= DIRECTIONS =
Below are the records; work out how many lines among them contain "Session", and write nothing besides that number.

Stored data entries:
↓↓↓

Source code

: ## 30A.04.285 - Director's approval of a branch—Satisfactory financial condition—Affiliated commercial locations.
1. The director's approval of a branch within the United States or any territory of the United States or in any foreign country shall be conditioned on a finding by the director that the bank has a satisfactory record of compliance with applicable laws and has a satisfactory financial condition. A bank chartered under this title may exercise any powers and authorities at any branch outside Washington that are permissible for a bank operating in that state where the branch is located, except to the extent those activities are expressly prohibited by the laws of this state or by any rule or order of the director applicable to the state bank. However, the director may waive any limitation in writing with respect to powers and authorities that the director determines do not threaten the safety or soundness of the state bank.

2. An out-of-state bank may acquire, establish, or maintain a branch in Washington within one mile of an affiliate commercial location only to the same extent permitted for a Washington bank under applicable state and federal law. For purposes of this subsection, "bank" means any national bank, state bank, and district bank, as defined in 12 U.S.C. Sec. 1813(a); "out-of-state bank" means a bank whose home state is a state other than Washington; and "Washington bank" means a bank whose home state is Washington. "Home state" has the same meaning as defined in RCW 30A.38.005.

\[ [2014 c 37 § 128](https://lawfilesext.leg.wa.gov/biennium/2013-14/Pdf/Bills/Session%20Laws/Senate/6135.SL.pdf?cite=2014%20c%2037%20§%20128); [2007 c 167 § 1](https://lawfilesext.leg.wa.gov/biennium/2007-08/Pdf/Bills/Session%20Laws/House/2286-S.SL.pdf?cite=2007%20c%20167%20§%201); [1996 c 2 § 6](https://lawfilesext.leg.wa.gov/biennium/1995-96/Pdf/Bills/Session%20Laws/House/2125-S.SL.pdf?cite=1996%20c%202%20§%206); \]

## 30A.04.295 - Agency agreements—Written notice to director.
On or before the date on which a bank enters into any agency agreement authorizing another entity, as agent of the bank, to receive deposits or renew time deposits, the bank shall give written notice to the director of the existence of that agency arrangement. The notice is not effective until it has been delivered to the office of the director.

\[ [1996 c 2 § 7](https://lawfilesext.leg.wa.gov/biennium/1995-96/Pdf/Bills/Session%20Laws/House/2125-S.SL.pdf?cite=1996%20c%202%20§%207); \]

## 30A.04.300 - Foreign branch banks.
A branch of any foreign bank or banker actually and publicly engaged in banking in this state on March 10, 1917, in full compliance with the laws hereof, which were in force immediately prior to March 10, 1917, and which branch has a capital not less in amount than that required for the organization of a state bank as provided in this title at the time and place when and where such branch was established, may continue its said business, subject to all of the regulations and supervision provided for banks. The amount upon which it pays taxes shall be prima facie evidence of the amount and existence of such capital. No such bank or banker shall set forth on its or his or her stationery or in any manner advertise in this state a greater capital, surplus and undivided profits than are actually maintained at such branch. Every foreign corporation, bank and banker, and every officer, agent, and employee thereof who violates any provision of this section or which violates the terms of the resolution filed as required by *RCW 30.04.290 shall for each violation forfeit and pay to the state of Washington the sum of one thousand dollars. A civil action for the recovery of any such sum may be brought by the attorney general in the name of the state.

↑↑↑

= YOUR RESPONSE =
2